Prep properly. Kumar suggests visualising half your plate as vegetables, one quarter as protein, and the remaining quarter as carbohydrates. It flips the way Indian food is typically served. But it reduces decision fatigue at the table and encourages moderation without restriction. Veena recommend that diners fill half the plate with non-starchy vegetables and avoid making underground vegetables the main component. Mix besan, soya flour or millet flour into chapati dough. Blend powdered nuts and seeds into dosa batter. They’ll reduce the carb content.

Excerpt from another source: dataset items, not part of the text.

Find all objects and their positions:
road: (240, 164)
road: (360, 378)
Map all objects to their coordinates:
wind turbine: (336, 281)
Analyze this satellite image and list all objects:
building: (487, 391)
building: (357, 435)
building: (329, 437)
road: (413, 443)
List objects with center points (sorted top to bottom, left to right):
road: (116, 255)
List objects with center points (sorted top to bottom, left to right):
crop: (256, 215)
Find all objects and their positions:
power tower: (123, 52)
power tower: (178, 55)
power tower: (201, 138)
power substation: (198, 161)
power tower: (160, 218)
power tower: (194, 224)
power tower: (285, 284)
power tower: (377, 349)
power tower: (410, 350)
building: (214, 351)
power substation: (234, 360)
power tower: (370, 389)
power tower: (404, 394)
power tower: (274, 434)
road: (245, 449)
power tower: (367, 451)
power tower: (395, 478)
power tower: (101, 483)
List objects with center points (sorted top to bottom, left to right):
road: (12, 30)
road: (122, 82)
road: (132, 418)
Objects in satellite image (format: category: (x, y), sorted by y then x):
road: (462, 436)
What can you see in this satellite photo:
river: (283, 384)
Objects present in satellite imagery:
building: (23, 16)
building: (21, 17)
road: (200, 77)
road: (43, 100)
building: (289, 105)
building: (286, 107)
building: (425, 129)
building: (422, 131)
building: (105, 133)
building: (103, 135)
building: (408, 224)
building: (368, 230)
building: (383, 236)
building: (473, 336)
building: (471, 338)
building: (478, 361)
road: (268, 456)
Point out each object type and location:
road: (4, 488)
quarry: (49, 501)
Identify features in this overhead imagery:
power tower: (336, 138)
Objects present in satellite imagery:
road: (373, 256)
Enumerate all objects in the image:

When it comes to khichdi, poha, pulao, wraps or stuffed parathas, Kumar recommends a preload strategy. “Have a small bowl of salad or a glass of chaas before eating these,” he suggests.
Watch the snacks. Fruit, biscuits with chai, or handfuls of namkeen may seem harmless, but can cause rapid blood sugar fluctuations when consumed without protein or fibre. Pair fruit with almonds. Replace biscuits with roasted chana alongside tea. Add extra chana and vegetables to chaat and reduce sev. Follow the same principle at a wedding buffet or a restaurant. Salad before starters; lots of nuts and dahi; carbs at the end. And even with a late-night dinner, or a hurried Swiggy order, focus on sabzi and protein. “Carbohydrates should be the smallest portion at night,” Kumar advises. Give the habit time to form, it’s easier than doing complex calorie counting every time you eat.